EXTRACTED RECORDS -
:::
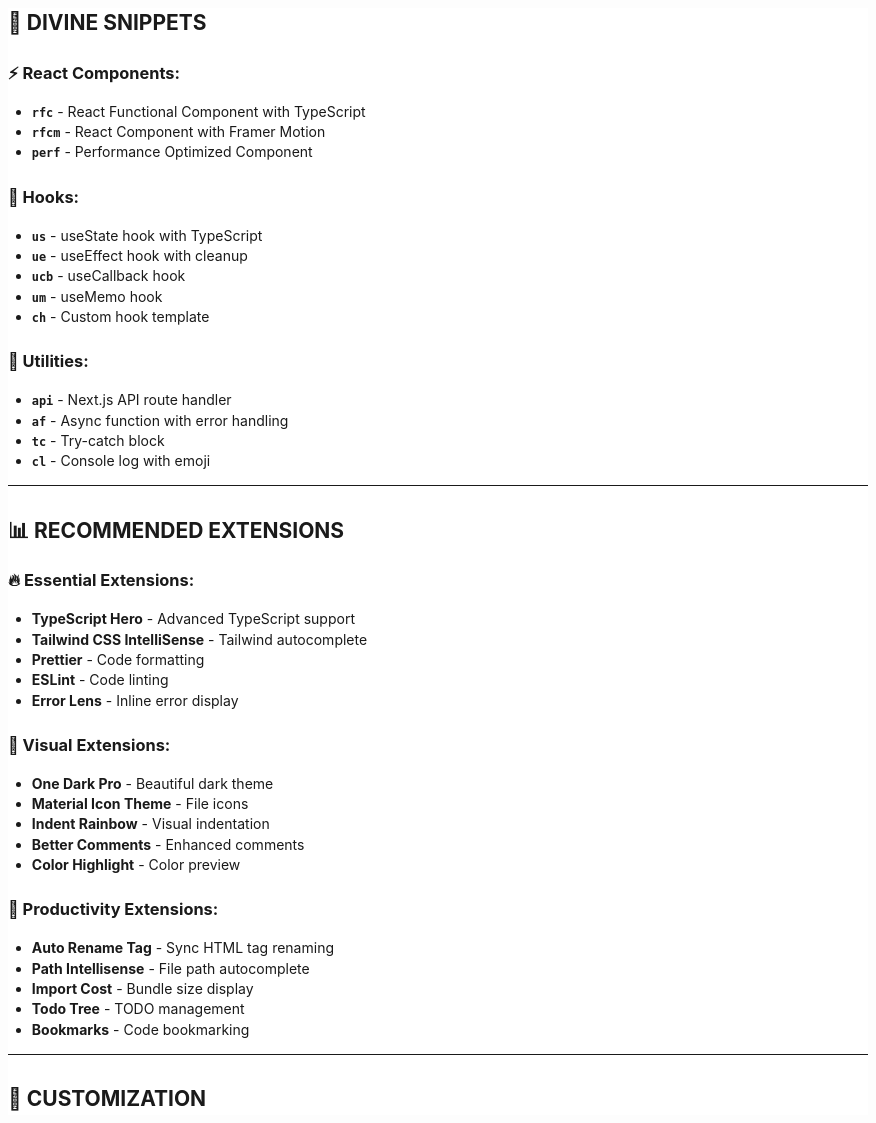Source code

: 
## **🎨 DIVINE SNIPPETS**

### **⚡ React Components:**
- **`rfc`** - React Functional Component with TypeScript
- **`rfcm`** - React Component with Framer Motion
- **`perf`** - Performance Optimized Component

### **🔧 Hooks:**
- **`us`** - useState hook with TypeScript
- **`ue`** - useEffect hook with cleanup
- **`ucb`** - useCallback hook
- **`um`** - useMemo hook
- **`ch`** - Custom hook template

### **🚀 Utilities:**
- **`api`** - Next.js API route handler
- **`af`** - Async function with error handling
- **`tc`** - Try-catch block
- **`cl`** - Console log with emoji

---

## **📊 RECOMMENDED EXTENSIONS**

### **🔥 Essential Extensions:**
- **TypeScript Hero** - Advanced TypeScript support
- **Tailwind CSS IntelliSense** - Tailwind autocomplete
- **Prettier** - Code formatting
- **ESLint** - Code linting
- **Error Lens** - Inline error display

### **🎨 Visual Extensions:**
- **One Dark Pro** - Beautiful dark theme
- **Material Icon Theme** - File icons
- **Indent Rainbow** - Visual indentation
- **Better Comments** - Enhanced comments
- **Color Highlight** - Color preview

### **🚀 Productivity Extensions:**
- **Auto Rename Tag** - Sync HTML tag renaming
- **Path Intellisense** - File path autocomplete
- **Import Cost** - Bundle size display
- **Todo Tree** - TODO management
- **Bookmarks** - Code bookmarking

---

## **🔧 CUSTOMIZATION**
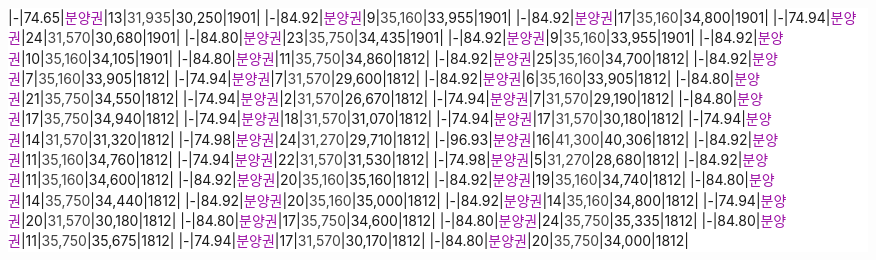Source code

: |-|74.65|<span style="color:#9C11A5">분양권</span>|13|<span style="color:#444444">31,935</span>|30,250|1901|
|-|84.92|<span style="color:#9C11A5">분양권</span>|9|<span style="color:#444444">35,160</span>|33,955|1901|
|-|84.92|<span style="color:#9C11A5">분양권</span>|17|<span style="color:#444444">35,160</span>|34,800|1901|
|-|74.94|<span style="color:#9C11A5">분양권</span>|24|<span style="color:#444444">31,570</span>|30,680|1901|
|-|84.80|<span style="color:#9C11A5">분양권</span>|23|<span style="color:#444444">35,750</span>|34,435|1901|
|-|84.92|<span style="color:#9C11A5">분양권</span>|9|<span style="color:#444444">35,160</span>|33,955|1901|
|-|84.92|<span style="color:#9C11A5">분양권</span>|10|<span style="color:#444444">35,160</span>|34,105|1901|
|-|84.80|<span style="color:#9C11A5">분양권</span>|11|<span style="color:#444444">35,750</span>|34,860|1812|
|-|84.92|<span style="color:#9C11A5">분양권</span>|25|<span style="color:#444444">35,160</span>|34,700|1812|
|-|84.92|<span style="color:#9C11A5">분양권</span>|7|<span style="color:#444444">35,160</span>|33,905|1812|
|-|74.94|<span style="color:#9C11A5">분양권</span>|7|<span style="color:#444444">31,570</span>|29,600|1812|
|-|84.92|<span style="color:#9C11A5">분양권</span>|6|<span style="color:#444444">35,160</span>|33,905|1812|
|-|84.80|<span style="color:#9C11A5">분양권</span>|21|<span style="color:#444444">35,750</span>|34,550|1812|
|-|74.94|<span style="color:#9C11A5">분양권</span>|2|<span style="color:#444444">31,570</span>|26,670|1812|
|-|74.94|<span style="color:#9C11A5">분양권</span>|7|<span style="color:#444444">31,570</span>|29,190|1812|
|-|84.80|<span style="color:#9C11A5">분양권</span>|17|<span style="color:#444444">35,750</span>|34,940|1812|
|-|74.94|<span style="color:#9C11A5">분양권</span>|18|<span style="color:#444444">31,570</span>|31,070|1812|
|-|74.94|<span style="color:#9C11A5">분양권</span>|17|<span style="color:#444444">31,570</span>|30,180|1812|
|-|74.94|<span style="color:#9C11A5">분양권</span>|14|<span style="color:#444444">31,570</span>|31,320|1812|
|-|74.98|<span style="color:#9C11A5">분양권</span>|24|<span style="color:#444444">31,270</span>|29,710|1812|
|-|96.93|<span style="color:#9C11A5">분양권</span>|16|<span style="color:#444444">41,300</span>|40,306|1812|
|-|84.92|<span style="color:#9C11A5">분양권</span>|11|<span style="color:#444444">35,160</span>|34,760|1812|
|-|74.94|<span style="color:#9C11A5">분양권</span>|22|<span style="color:#444444">31,570</span>|31,530|1812|
|-|74.98|<span style="color:#9C11A5">분양권</span>|5|<span style="color:#444444">31,270</span>|28,680|1812|
|-|84.92|<span style="color:#9C11A5">분양권</span>|11|<span style="color:#444444">35,160</span>|34,600|1812|
|-|84.92|<span style="color:#9C11A5">분양권</span>|20|<span style="color:#444444">35,160</span>|35,160|1812|
|-|84.92|<span style="color:#9C11A5">분양권</span>|19|<span style="color:#444444">35,160</span>|34,740|1812|
|-|84.80|<span style="color:#9C11A5">분양권</span>|14|<span style="color:#444444">35,750</span>|34,440|1812|
|-|84.92|<span style="color:#9C11A5">분양권</span>|20|<span style="color:#444444">35,160</span>|35,000|1812|
|-|84.92|<span style="color:#9C11A5">분양권</span>|14|<span style="color:#444444">35,160</span>|34,800|1812|
|-|74.94|<span style="color:#9C11A5">분양권</span>|20|<span style="color:#444444">31,570</span>|30,180|1812|
|-|84.80|<span style="color:#9C11A5">분양권</span>|17|<span style="color:#444444">35,750</span>|34,600|1812|
|-|84.80|<span style="color:#9C11A5">분양권</span>|24|<span style="color:#444444">35,750</span>|35,335|1812|
|-|84.80|<span style="color:#9C11A5">분양권</span>|11|<span style="color:#444444">35,750</span>|35,675|1812|
|-|74.94|<span style="color:#9C11A5">분양권</span>|17|<span style="color:#444444">31,570</span>|30,170|1812|
|-|84.80|<span style="color:#9C11A5">분양권</span>|20|<span style="color:#444444">35,750</span>|34,000|1812|
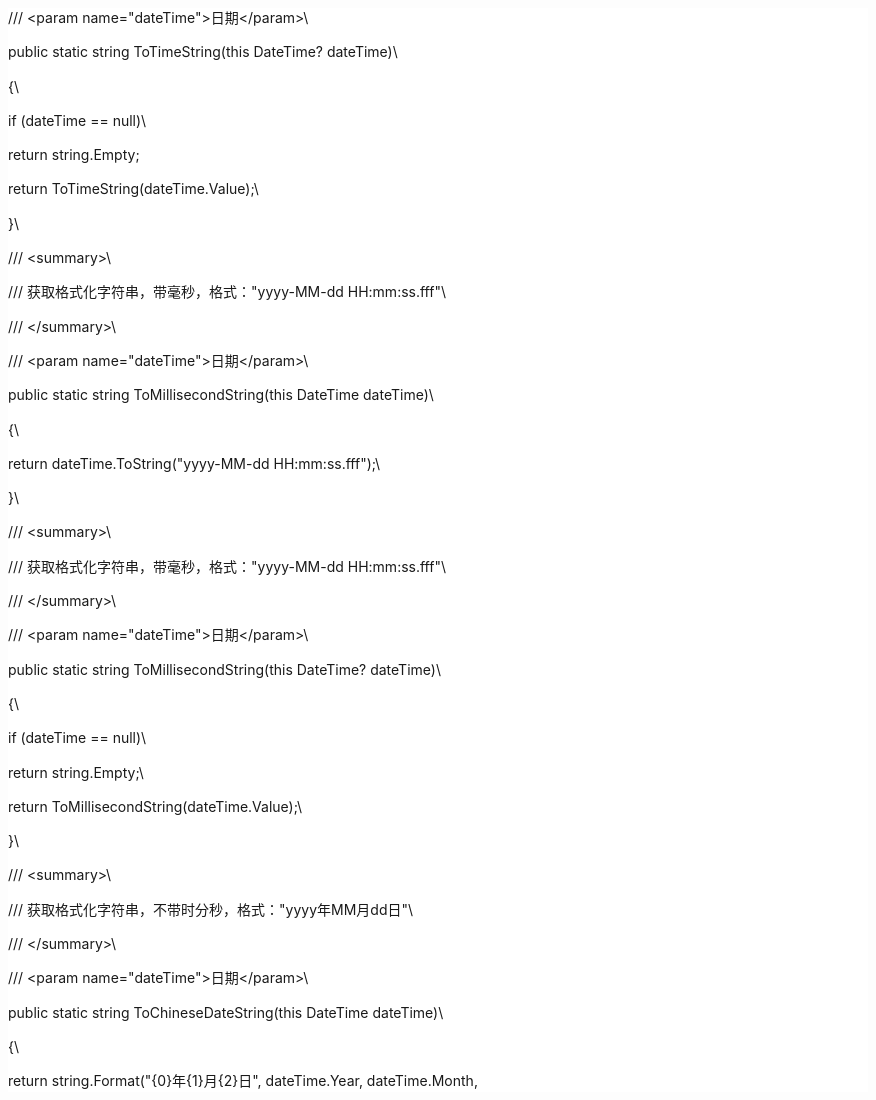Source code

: /// \<param name=\"dateTime\"\>日期\</param\>\

public static string ToTimeString(this DateTime? dateTime)\

{\

if (dateTime == null)\

return string.Empty;



return ToTimeString(dateTime.Value);\

}\

/// \<summary\>\

/// 获取格式化字符串，带毫秒，格式：\"yyyy-MM-dd HH:mm:ss.fff\"\

/// \</summary\>\

/// \<param name=\"dateTime\"\>日期\</param\>\

public static string ToMillisecondString(this DateTime dateTime)\

{\

return dateTime.ToString(\"yyyy-MM-dd HH:mm:ss.fff\");\

}\

/// \<summary\>\

/// 获取格式化字符串，带毫秒，格式：\"yyyy-MM-dd HH:mm:ss.fff\"\

/// \</summary\>\

/// \<param name=\"dateTime\"\>日期\</param\>\

public static string ToMillisecondString(this DateTime? dateTime)\

{\

if (dateTime == null)\

return string.Empty;\

return ToMillisecondString(dateTime.Value);\

}\

/// \<summary\>\

/// 获取格式化字符串，不带时分秒，格式：\"yyyy年MM月dd日\"\

/// \</summary\>\

/// \<param name=\"dateTime\"\>日期\</param\>\

public static string ToChineseDateString(this DateTime dateTime)\

{\

return string.Format(\"{0}年{1}月{2}日\", dateTime.Year, dateTime.Month,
:::
TASK STATEMENT - Extract the source text from every one of the records above and reproduce it line for line without any changes. Leave the pictures out of your answer.

OUTPUT -
Source code

: 
## **🎨 DIVINE SNIPPETS**

### **⚡ React Components:**
- **`rfc`** - React Functional Component with TypeScript
- **`rfcm`** - React Component with Framer Motion
- **`perf`** - Performance Optimized Component

### **🔧 Hooks:**
- **`us`** - useState hook with TypeScript
- **`ue`** - useEffect hook with cleanup
- **`ucb`** - useCallback hook
- **`um`** - useMemo hook
- **`ch`** - Custom hook template

### **🚀 Utilities:**
- **`api`** - Next.js API route handler
- **`af`** - Async function with error handling
- **`tc`** - Try-catch block
- **`cl`** - Console log with emoji

---

## **📊 RECOMMENDED EXTENSIONS**

### **🔥 Essential Extensions:**
- **TypeScript Hero** - Advanced TypeScript support
- **Tailwind CSS IntelliSense** - Tailwind autocomplete
- **Prettier** - Code formatting
- **ESLint** - Code linting
- **Error Lens** - Inline error display

### **🎨 Visual Extensions:**
- **One Dark Pro** - Beautiful dark theme
- **Material Icon Theme** - File icons
- **Indent Rainbow** - Visual indentation
- **Better Comments** - Enhanced comments
- **Color Highlight** - Color preview

### **🚀 Productivity Extensions:**
- **Auto Rename Tag** - Sync HTML tag renaming
- **Path Intellisense** - File path autocomplete
- **Import Cost** - Bundle size display
- **Todo Tree** - TODO management
- **Bookmarks** - Code bookmarking

---

## **🔧 CUSTOMIZATION**
Source code

: |-|74.65|<span style="color:#9C11A5">분양권</span>|13|<span style="color:#444444">31,935</span>|30,250|1901|
|-|84.92|<span style="color:#9C11A5">분양권</span>|9|<span style="color:#444444">35,160</span>|33,955|1901|
|-|84.92|<span style="color:#9C11A5">분양권</span>|17|<span style="color:#444444">35,160</span>|34,800|1901|
|-|74.94|<span style="color:#9C11A5">분양권</span>|24|<span style="color:#444444">31,570</span>|30,680|1901|
|-|84.80|<span style="color:#9C11A5">분양권</span>|23|<span style="color:#444444">35,750</span>|34,435|1901|
|-|84.92|<span style="color:#9C11A5">분양권</span>|9|<span style="color:#444444">35,160</span>|33,955|1901|
|-|84.92|<span style="color:#9C11A5">분양권</span>|10|<span style="color:#444444">35,160</span>|34,105|1901|
|-|84.80|<span style="color:#9C11A5">분양권</span>|11|<span style="color:#444444">35,750</span>|34,860|1812|
|-|84.92|<span style="color:#9C11A5">분양권</span>|25|<span style="color:#444444">35,160</span>|34,700|1812|
|-|84.92|<span style="color:#9C11A5">분양권</span>|7|<span style="color:#444444">35,160</span>|33,905|1812|
|-|74.94|<span style="color:#9C11A5">분양권</span>|7|<span style="color:#444444">31,570</span>|29,600|1812|
|-|84.92|<span style="color:#9C11A5">분양권</span>|6|<span style="color:#444444">35,160</span>|33,905|1812|
|-|84.80|<span style="color:#9C11A5">분양권</span>|21|<span style="color:#444444">35,750</span>|34,550|1812|
|-|74.94|<span style="color:#9C11A5">분양권</span>|2|<span style="color:#444444">31,570</span>|26,670|1812|
|-|74.94|<span style="color:#9C11A5">분양권</span>|7|<span style="color:#444444">31,570</span>|29,190|1812|
|-|84.80|<span style="color:#9C11A5">분양권</span>|17|<span style="color:#444444">35,750</span>|34,940|1812|
|-|74.94|<span style="color:#9C11A5">분양권</span>|18|<span style="color:#444444">31,570</span>|31,070|1812|
|-|74.94|<span style="color:#9C11A5">분양권</span>|17|<span style="color:#444444">31,570</span>|30,180|1812|
|-|74.94|<span style="color:#9C11A5">분양권</span>|14|<span style="color:#444444">31,570</span>|31,320|1812|
|-|74.98|<span style="color:#9C11A5">분양권</span>|24|<span style="color:#444444">31,270</span>|29,710|1812|
|-|96.93|<span style="color:#9C11A5">분양권</span>|16|<span style="color:#444444">41,300</span>|40,306|1812|
|-|84.92|<span style="color:#9C11A5">분양권</span>|11|<span style="color:#444444">35,160</span>|34,760|1812|
|-|74.94|<span style="color:#9C11A5">분양권</span>|22|<span style="color:#444444">31,570</span>|31,530|1812|
|-|74.98|<span style="color:#9C11A5">분양권</span>|5|<span style="color:#444444">31,270</span>|28,680|1812|
|-|84.92|<span style="color:#9C11A5">분양권</span>|11|<span style="color:#444444">35,160</span>|34,600|1812|
|-|84.92|<span style="color:#9C11A5">분양권</span>|20|<span style="color:#444444">35,160</span>|35,160|1812|
|-|84.92|<span style="color:#9C11A5">분양권</span>|19|<span style="color:#444444">35,160</span>|34,740|1812|
|-|84.80|<span style="color:#9C11A5">분양권</span>|14|<span style="color:#444444">35,750</span>|34,440|1812|
|-|84.92|<span style="color:#9C11A5">분양권</span>|20|<span style="color:#444444">35,160</span>|35,000|1812|
|-|84.92|<span style="color:#9C11A5">분양권</span>|14|<span style="color:#444444">35,160</span>|34,800|1812|
|-|74.94|<span style="color:#9C11A5">분양권</span>|20|<span style="color:#444444">31,570</span>|30,180|1812|
|-|84.80|<span style="color:#9C11A5">분양권</span>|17|<span style="color:#444444">35,750</span>|34,600|1812|
|-|84.80|<span style="color:#9C11A5">분양권</span>|24|<span style="color:#444444">35,750</span>|35,335|1812|
|-|84.80|<span style="color:#9C11A5">분양권</span>|11|<span style="color:#444444">35,750</span>|35,675|1812|
|-|74.94|<span style="color:#9C11A5">분양권</span>|17|<span style="color:#444444">31,570</span>|30,170|1812|
|-|84.80|<span style="color:#9C11A5">분양권</span>|20|<span style="color:#444444">35,750</span>|34,000|1812|
Source code

: /// \<param name=\"dateTime\"\>日期\</param\>\

public static string ToTimeString(this DateTime? dateTime)\

{\

if (dateTime == null)\

return string.Empty;



return ToTimeString(dateTime.Value);\

}\

/// \<summary\>\

/// 获取格式化字符串，带毫秒，格式：\"yyyy-MM-dd HH:mm:ss.fff\"\

/// \</summary\>\

/// \<param name=\"dateTime\"\>日期\</param\>\

public static string ToMillisecondString(this DateTime dateTime)\

{\

return dateTime.ToString(\"yyyy-MM-dd HH:mm:ss.fff\");\

}\

/// \<summary\>\

/// 获取格式化字符串，带毫秒，格式：\"yyyy-MM-dd HH:mm:ss.fff\"\

/// \</summary\>\

/// \<param name=\"dateTime\"\>日期\</param\>\

public static string ToMillisecondString(this DateTime? dateTime)\

{\

if (dateTime == null)\

return string.Empty;\

return ToMillisecondString(dateTime.Value);\

}\

/// \<summary\>\

/// 获取格式化字符串，不带时分秒，格式：\"yyyy年MM月dd日\"\

/// \</summary\>\

/// \<param name=\"dateTime\"\>日期\</param\>\

public static string ToChineseDateString(this DateTime dateTime)\

{\

return string.Format(\"{0}年{1}月{2}日\", dateTime.Year, dateTime.Month,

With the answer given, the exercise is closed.